The Commission is an "Agency" under Sec. 227.01(1), Stats., thus making this proceeding an "agency proceeding." To be a contested case under Sec. 227.01(3), Stats., the proceeding must involve a controverted, substantial interest which will be determined after a hearing required by law. The complaint seeks to return Kauers to the position he was discharged from. His interest in the position is "substantial," and is, as Respondents' motion demonstrates, "controverted by another party." Hearing of alleged prohibited practices is mandated by Sec. 111.07(2)(a), Stats. Thus, this matter arguably constitutes a contested case.

The right to a hearing under Sec. 111.07(2)(a), Stats., is not, however, unlimited. Section 111.07(14), Stats., limits that right thus:

The right of any person to proceed under this section shall not extend beyond one year from the date of the specific act or unfair labor practice alleged.

Even though Chapter 227 does not provide a summary judgment procedure, the jurisdictional effect of a statute of limitations has been recognized by the Commission (3) and by the Attorney General:

Dismissal prior to evidentiary hearing would be proper if based on lack of jurisdiction, lack of timeliness and in certain other cases . . . (4)

The issue posed by the motion is whether the complaint can be read to allege any act or unfair labor practice falling within the one year "right to proceed" set by Sec. 111.07(14), Stats.

Reading the complaint in the light most favorable to the Complainant, (5) the last act or specific unfair labor practice alleged against the Union dates from Beil's June 23, 1994 letter to Kauers. The complaint was filed with the Commission on July 10, 1995. This filing is beyond the one-year period mandated by Sec. 111.07(14), Stats. As noted above, the effect of Sec. 111.07(14), Stats., is jurisdictional. The complaint has, accordingly, been dismissed.

Dated at Madison, Wisconsin, this 8th day of December, 1995.


By Richard B. McLaughlin /s/

Richard B. McLaughlin, Examiner

1. Any party may file a petition for review with the Commission by following the procedures set forth in Sec. 111.07(5), Stats.

Section 111.07(5), Stats.
====================
• [Study questions]
1/ In the decision dismissing the Kauers complaint, on what date was the complaint filed with the Commission?
2/ Continue the decision dismissing the Kauers complaint from its last line.
====================
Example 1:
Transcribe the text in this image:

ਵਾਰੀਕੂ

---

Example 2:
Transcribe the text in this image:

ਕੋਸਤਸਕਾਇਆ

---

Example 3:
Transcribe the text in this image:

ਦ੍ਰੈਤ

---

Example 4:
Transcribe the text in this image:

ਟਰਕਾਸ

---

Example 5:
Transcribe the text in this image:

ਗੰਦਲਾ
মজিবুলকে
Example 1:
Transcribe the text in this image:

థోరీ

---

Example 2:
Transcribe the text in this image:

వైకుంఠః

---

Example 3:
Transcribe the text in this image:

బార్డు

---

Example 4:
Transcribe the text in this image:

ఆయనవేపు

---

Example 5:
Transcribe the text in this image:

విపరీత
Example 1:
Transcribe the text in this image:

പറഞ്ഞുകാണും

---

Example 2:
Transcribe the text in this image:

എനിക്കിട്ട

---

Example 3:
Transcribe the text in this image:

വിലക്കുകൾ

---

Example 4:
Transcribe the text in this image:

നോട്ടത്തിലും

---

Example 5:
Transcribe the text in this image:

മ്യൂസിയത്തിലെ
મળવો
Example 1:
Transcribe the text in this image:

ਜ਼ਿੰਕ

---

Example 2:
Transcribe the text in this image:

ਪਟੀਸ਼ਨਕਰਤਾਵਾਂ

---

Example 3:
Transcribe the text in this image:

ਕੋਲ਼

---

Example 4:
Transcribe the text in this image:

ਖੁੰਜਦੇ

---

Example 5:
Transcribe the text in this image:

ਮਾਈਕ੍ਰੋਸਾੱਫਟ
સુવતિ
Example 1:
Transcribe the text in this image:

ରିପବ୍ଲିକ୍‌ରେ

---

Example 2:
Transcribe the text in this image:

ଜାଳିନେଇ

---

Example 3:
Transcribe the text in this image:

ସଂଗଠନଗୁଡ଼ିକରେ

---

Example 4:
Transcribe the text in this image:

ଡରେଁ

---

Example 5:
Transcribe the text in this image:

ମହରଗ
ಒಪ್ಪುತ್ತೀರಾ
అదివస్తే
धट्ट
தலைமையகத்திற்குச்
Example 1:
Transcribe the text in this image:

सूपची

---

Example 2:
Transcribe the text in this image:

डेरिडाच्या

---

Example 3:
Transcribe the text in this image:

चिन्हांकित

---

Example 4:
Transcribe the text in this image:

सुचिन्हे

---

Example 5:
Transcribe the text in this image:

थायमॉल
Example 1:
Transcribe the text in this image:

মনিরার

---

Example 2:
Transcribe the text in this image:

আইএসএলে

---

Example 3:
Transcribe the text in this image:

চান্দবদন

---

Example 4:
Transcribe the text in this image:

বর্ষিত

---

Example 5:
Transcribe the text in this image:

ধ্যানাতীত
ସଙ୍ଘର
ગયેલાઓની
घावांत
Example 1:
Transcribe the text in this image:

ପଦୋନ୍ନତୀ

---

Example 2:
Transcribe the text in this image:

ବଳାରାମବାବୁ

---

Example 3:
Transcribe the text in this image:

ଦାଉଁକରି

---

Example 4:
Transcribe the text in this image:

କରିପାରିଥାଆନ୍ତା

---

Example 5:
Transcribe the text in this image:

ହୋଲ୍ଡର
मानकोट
====================
• [Answers by item]
1/ July 10, 1995.

2/
(5) The commission may authorize a commissioner or examiner to make findings and orders. Any party in interest who is dissatisfied with the findings or order of a commissioner or examiner may file a written petition with the commission as a body to review the findings or order. If no petition is filed within 20 days from the date that a copy of the findings or order of the commissioner or examiner was mailed to the last known address of the parties in interest, such findings or order shall be considered the findings or order of the commission as a body unless set aside, reversed or modified by such commissioner or examiner within such time. If the findings or order are set aside by the commissioner or examiner the status shall be the same as prior to the findings or order set aside. If the findings or order are reversed or modified by the commissioner or examiner the time for filing petition with the commission shall run from the time that notice of such reversal or modification is mailed to the last known address of the parties in interest. Within 45 days after the filing of such petition with the commission, the commission shall either affirm, reverse, set aside or modify such findings or order, in whole or in part, or direct the taking of additional testimony. Such action shall be based on a review of the evidence submitted. If the commission is satisfied that a party in interest has been prejudiced because of exceptional delay in the receipt of a copy of any findings or order it may extend the time another 20 days for filing a petition with the commission.

This decision was placed in the mail on the date of issuance (i.e. the date appearing immediately above the Examiner's signature).

2. See Local 950, International Union of Operating Engineers, Dec. No. 21050-C (WERC, 7/84).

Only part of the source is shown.